La faible consommation d'énergie du Model 3 vient non seulement de la combinaison d'un moteur asynchrone sur l'essieu avant et d'un moteur synchrone à aimant permanent sur l'essieu arrière, mais aussi de sa faible résistance à l'entraînement. À 130 km/h, la consommation électrique n'est que de 24 kW. De plus, ce système électrique peut fournir jusqu’à 366 kW de puissance à tout moment. En mode standard, la réponse de l'accélérateur est très directe, ce qui peut nécessiter une certaine adaptation ; en mode "confort", la puissance du moteur est plus douce, mais elle n'atteint pas la puissance la plus élevée. Bien que son temps d'accélération de 0-100 km/h de 4,7 secondes ne soit pas officiel, la Model 3 peut systématiquement atteindre ce résultat.
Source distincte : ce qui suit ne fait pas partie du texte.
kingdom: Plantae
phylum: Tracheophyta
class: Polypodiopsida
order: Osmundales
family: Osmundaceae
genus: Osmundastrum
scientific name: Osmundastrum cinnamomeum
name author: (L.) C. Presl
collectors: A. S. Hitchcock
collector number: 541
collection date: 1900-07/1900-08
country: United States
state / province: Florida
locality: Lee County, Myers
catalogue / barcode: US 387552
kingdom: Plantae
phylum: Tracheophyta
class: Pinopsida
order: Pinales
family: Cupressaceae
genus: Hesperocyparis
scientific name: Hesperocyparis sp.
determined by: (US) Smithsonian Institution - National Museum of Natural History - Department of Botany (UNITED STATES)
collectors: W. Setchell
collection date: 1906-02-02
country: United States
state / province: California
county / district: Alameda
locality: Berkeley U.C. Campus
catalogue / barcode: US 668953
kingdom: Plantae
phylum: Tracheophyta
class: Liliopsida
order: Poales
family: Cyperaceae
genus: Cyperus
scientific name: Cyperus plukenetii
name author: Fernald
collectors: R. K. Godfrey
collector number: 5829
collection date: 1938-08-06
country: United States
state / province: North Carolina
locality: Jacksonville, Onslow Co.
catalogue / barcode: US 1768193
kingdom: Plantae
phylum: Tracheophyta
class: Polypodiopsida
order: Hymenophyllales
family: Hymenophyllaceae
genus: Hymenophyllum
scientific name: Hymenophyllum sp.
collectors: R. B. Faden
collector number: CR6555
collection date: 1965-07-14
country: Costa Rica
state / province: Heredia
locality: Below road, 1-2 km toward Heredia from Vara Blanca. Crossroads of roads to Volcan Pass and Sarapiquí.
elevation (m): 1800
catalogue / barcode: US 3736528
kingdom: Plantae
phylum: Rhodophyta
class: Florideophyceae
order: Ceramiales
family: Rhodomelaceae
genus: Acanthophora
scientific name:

De plus, sa distance de freinage devrait être meilleure que les 37 mètres actuels.

 

En dehors de l'autoroute, la direction pointue rend les virages plus amusants pour le conducteur, mais les pneus Michelin e-Primacy, optimisés pour la résistance au roulement, peinent à suivre l'intensité des virages en raison de leur manque d'adhérence. Tesla a tendance à pousser l’avant dans les virages, mais réduit progressivement l’adhérence sur le volant pour avertir le conducteur.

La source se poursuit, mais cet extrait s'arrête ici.